Le DJ saturait les enceintes. Ma tête ressemblait à une citrouille. Je suis descendu dans le jardin rejoindre les fumeurs, quitte à attraper la crève. C'est fait. Au clair de lune, devant les bambous, je rencontre Alex qui partage mon goût pour Ives, Ligeti, Scelsi et quelques autres atypiques... En rupture d'avec ses études classiques il a plongé dans la composition instinctive. Ma démarche aboutit au même point, mais en passant par le terrain ! Dans la conversation il évoque une compositrice américaine dont il est fan et dont je n'ai jamais entendu parler, Gloria Coates (autre site).


Née en 1938 dans le Wisconsin, vivant aujourd'hui à Munich, Gloria Coates affectionne particulièrement les glissandi chers à Penderecki (première période) et Xenakis, les timbales venant souvent donner du gras aux cordes. Sa musique n'a pas la froideur des férus de mathématiques. Les sentiments dramatiques flottent au-dessus d'un océan lugubre. Les pièces pour orchestre, à la fois minimalistes et aux textures insaisissables, conviennent particulièrement à sa critique du monde. Gloria Coates joue des dissonances, quarts de ton, canons et palindromes sans ne jamais négliger de susciter de fortes émotions. On pense au Hongrois et à l'Italien évoqués plus haut ainsi qu'aux Américains qu'elle se charge de faire connaître en Allemagne. À son actif, quinze symphonies, neuf quatuors, des pièces vocales et chorales, de la musique électronique, quantité d'autres alliages et les tableaux qui ornent ses pochettes. Je me suis fié à mon interlocuteur et j'ai commandé tout ce qui était disponible. S'annonce un festival Coates en ma demeure.
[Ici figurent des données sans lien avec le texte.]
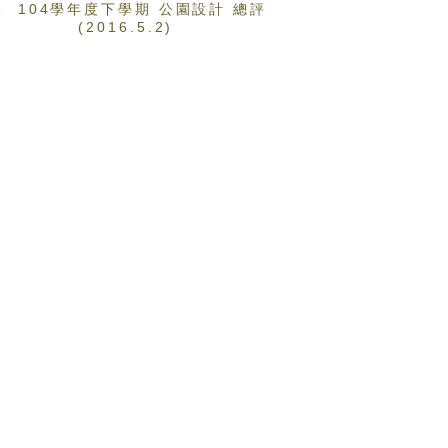
104學年度下學期 公園設計 總評
(2016.5.2)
Tandis que je remplis mon panier j'en profite pour y ajouter un nouvel album de pièces de Fausto Romitelli (1963-2004) interprétées par l'Ensemble Musiques Nouvelles dirigé par Jean-Paul Dessy, mais je n'ai pas le même choc qu'avec Professor Bad Trip ou An Index of Metal. Y sont réunies Amok Koma, Flowing Down Too Slow, Domeniche alla periferia dell'impero, nell'alto dei giorni immobili et The Nameless City. On retrouve néanmoins tout ce qui nous fascinait, liberté totale de ton et d'emprunt sans ne jamais perdre son propre style, maîtrise des timbres, l'oreille absolue pour son temps, à savoir que d'être capable de tout entendre lui ouvre la voie des découvertes...
Enfin le nouveau Kronos Quartet est consacré à Vladimir Martynov, né en 1946, qui passe ici Mahler et Schubert à la loupe et au ralentisseur ! Musique répétitive à la russe où le tempo est détendu jusqu'au point mort, la contemplation musicale naissant de cette abstraction figurative, transposition probable de rites orthodoxes, démarche classique en regard de celle de Romitelli... Pour le Schubert-Quintet (Unfinished), l'ancienne violoncelliste du Kronos, Joan Jeanrenaud, rejoint ses anciens camarades. C'est évidemment plus léger que la gravité de Gloria Coates, mais à chaque moment de la journée, à chaque humeur correspond la musique adéquate.